• **Supplied records**:
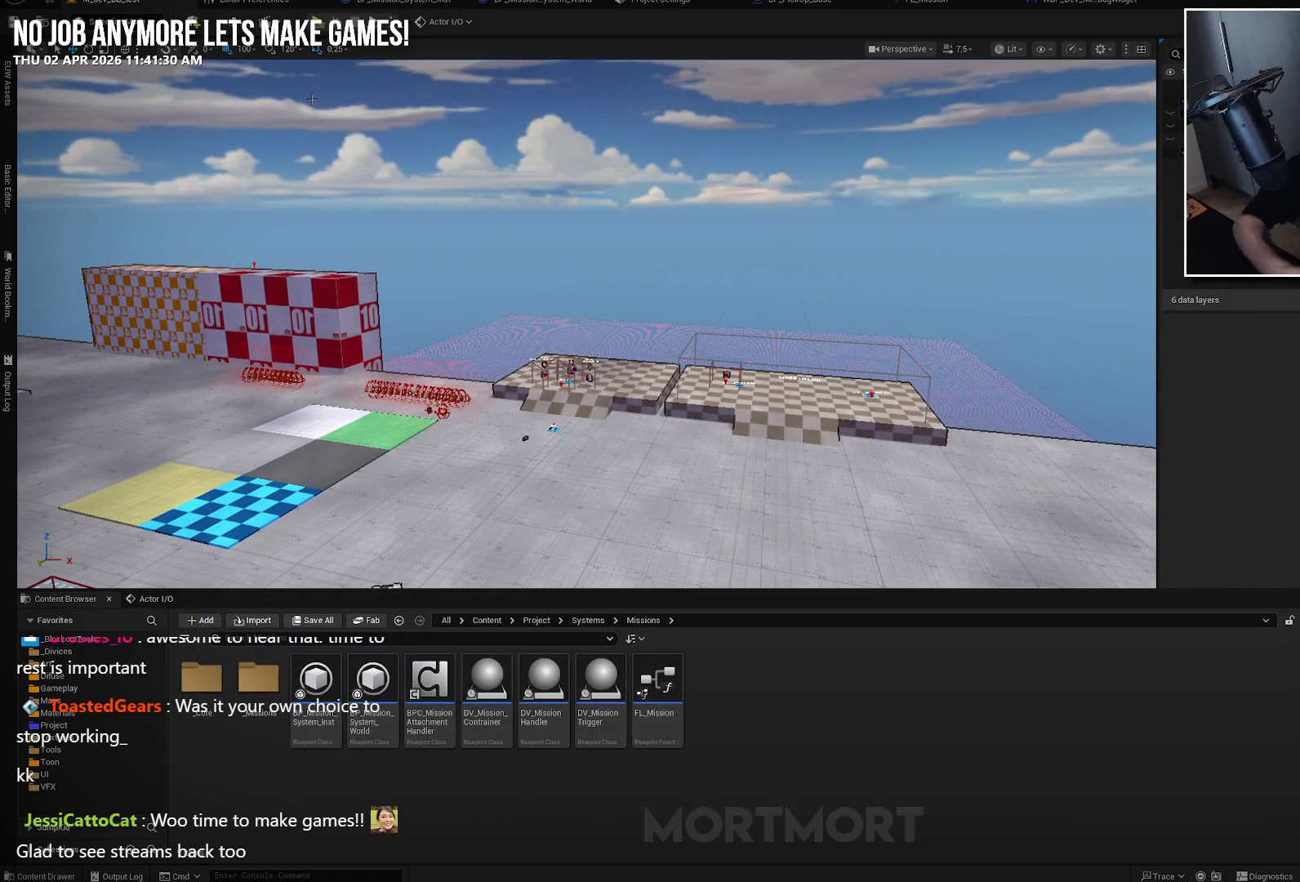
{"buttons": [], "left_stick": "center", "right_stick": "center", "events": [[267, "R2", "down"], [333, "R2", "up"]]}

...

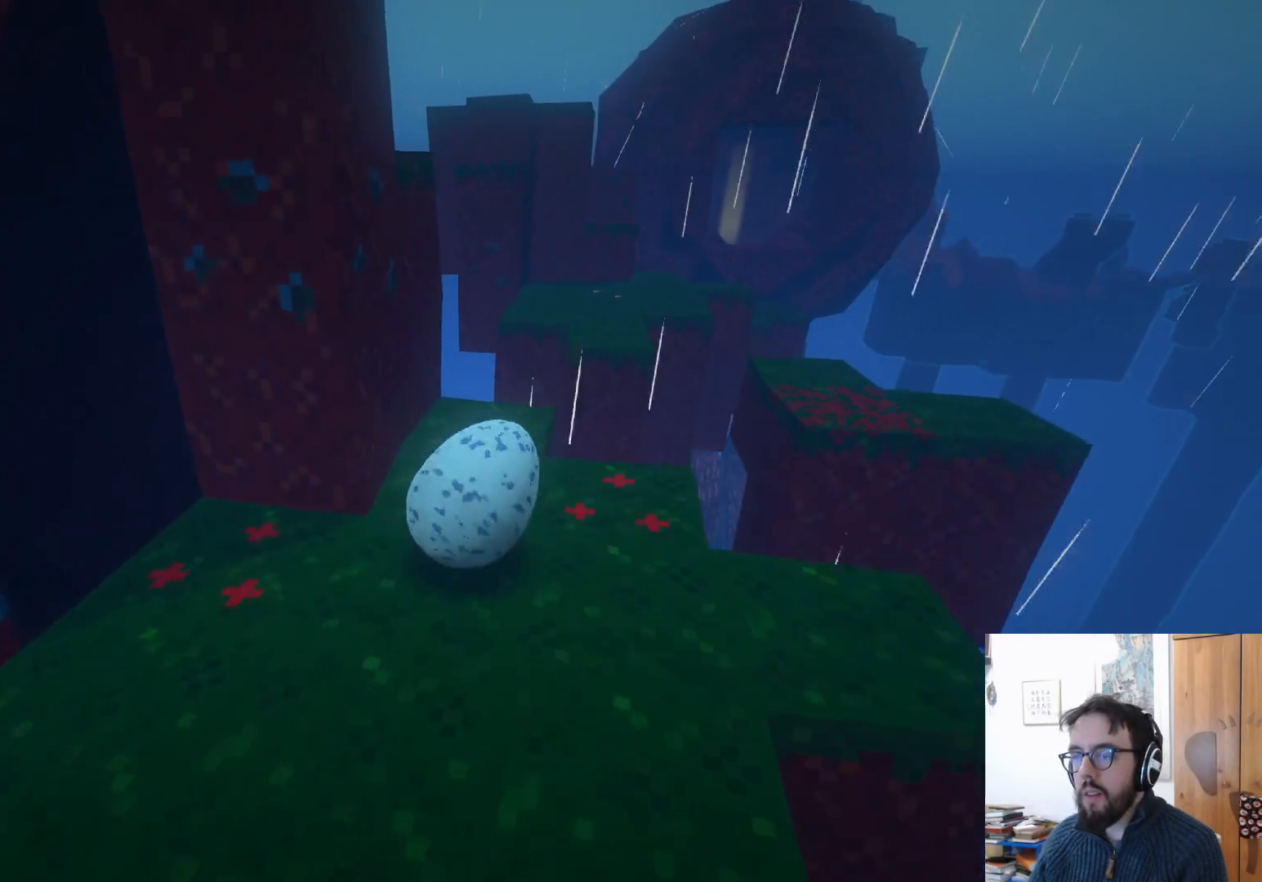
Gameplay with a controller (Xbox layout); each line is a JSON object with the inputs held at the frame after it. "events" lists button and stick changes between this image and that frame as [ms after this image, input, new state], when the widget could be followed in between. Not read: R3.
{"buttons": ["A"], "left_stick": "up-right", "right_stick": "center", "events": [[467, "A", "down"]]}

• **What the task requires**: Respond with the number of lines in the entries that include the string "down", and nothing besides.

• **Result of this task**: 2